Single‐Cell Quantification of a Highly Biocompatible Dinuclear Iridium(III) Complex for Photocatalytic Cancer Therapy

Quantifying the content of metal‐based anticancer drugs within single cancer cells remains a challenge. Here, we used single‐cell inductively coupled plasma mass spectrometry to study the uptake and retention of mononuclear (Ir1) and dinuclear (Ir2) IrIII photoredox catalysts. This method allowed rapid and precise quantification of the drug in individual cancer cells. Importantly, Ir2 showed a significant synergism but not an additive effect for NAD(P)H photocatalytic oxidation. The lysosome‐targeting Ir2 showed low dark toxicity in vitro and in vivo.
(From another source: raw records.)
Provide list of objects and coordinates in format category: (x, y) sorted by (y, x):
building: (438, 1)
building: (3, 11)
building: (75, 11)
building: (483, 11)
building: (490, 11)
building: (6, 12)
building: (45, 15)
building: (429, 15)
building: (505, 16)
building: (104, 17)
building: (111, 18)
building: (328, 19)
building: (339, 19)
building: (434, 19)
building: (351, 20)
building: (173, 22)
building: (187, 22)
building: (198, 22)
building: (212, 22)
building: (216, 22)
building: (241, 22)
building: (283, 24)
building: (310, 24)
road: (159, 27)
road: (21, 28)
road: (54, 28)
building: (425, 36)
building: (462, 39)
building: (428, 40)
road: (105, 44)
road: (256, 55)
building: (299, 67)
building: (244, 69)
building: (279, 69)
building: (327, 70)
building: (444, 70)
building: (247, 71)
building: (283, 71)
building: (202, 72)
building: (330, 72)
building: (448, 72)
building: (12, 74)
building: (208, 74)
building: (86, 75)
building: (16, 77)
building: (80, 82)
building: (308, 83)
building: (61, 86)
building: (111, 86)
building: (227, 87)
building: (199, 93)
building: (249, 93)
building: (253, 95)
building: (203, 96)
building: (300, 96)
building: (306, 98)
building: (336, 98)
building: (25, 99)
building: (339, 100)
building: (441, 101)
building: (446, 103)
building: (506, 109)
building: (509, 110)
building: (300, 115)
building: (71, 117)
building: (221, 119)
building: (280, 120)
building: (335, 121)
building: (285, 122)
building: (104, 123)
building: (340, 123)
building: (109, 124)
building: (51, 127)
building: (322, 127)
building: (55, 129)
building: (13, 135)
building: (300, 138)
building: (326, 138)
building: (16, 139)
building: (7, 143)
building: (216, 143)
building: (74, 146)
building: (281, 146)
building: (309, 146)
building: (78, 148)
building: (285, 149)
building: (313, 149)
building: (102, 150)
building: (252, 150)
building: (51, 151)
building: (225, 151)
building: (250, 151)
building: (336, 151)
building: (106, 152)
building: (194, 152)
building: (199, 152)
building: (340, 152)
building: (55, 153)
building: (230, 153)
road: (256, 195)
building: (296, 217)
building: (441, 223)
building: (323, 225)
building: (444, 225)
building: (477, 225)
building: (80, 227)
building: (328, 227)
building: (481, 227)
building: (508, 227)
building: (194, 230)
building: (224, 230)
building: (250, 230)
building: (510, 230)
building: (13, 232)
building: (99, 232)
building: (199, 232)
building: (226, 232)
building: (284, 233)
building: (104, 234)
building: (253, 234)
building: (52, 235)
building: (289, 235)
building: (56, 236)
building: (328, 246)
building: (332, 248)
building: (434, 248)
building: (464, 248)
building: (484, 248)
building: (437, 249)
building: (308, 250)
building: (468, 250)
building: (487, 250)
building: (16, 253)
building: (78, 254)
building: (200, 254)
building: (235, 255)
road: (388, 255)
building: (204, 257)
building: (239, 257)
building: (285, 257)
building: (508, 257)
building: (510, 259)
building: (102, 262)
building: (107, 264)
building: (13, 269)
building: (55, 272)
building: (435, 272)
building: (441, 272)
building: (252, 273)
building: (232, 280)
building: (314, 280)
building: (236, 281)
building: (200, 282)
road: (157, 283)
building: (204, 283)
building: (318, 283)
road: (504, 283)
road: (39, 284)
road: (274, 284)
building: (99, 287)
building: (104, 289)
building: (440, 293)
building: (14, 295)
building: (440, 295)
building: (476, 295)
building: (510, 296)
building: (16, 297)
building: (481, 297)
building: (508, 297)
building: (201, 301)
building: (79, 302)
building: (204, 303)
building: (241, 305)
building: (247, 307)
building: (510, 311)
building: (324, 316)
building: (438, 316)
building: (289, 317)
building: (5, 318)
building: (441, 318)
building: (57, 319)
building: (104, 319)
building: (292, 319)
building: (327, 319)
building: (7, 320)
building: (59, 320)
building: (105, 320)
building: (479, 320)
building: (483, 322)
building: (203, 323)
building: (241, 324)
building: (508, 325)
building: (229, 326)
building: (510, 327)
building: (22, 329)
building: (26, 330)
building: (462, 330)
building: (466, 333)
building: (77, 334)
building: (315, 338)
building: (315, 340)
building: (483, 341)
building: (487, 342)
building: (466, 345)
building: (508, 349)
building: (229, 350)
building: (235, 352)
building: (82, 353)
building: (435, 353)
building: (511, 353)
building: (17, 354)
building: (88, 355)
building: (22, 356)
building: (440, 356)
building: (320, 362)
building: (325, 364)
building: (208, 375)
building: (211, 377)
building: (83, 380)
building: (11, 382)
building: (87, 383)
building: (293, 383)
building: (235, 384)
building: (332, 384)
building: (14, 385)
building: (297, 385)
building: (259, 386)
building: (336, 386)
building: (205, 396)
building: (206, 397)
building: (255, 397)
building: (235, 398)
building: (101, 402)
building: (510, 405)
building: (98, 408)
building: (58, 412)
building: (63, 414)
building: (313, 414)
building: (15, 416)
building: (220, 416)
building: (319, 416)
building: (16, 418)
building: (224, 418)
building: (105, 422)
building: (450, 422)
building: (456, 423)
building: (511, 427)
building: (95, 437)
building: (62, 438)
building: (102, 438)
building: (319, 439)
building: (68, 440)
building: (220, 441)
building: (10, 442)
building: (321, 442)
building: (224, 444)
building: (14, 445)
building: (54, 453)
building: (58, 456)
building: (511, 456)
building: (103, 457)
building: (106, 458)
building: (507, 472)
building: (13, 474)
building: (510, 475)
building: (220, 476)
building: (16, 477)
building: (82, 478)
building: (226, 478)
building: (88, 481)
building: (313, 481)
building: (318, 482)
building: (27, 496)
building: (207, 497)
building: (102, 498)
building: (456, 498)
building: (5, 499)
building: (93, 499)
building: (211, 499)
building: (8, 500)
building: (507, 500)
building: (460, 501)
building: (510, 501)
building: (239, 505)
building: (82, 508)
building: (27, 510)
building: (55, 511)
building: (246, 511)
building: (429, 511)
Ir2 exhibited high photocatalytic therapeutic efficiency at 525 nm with an excellent photo‐index in vitro and in tumor‐bearing mice model. Interestingly, the photocatalytic anticancer profile of the dinuclear Ir2 was much better than the mononuclear Ir1, indicating for the first time that dinuclear metal‐based photocatalysts can be applied for photocatalytic anticancer treatment. Single‐cell plasma mass spectrometry was applied for the rapid, label‐free quantification of a dinuclear IrIII photocatalyst at the single‐cell level. Ir2 exhibited high cellular uptake and retention efficiency along with long‐wavelength light absorption. In vivo, biocompatible Ir2 showed a lysosome‐targeting multimodal anticancer mechanism of action via its unique photocatalytic oxidation of amino acids and the co‐enzymes NAD(P)H.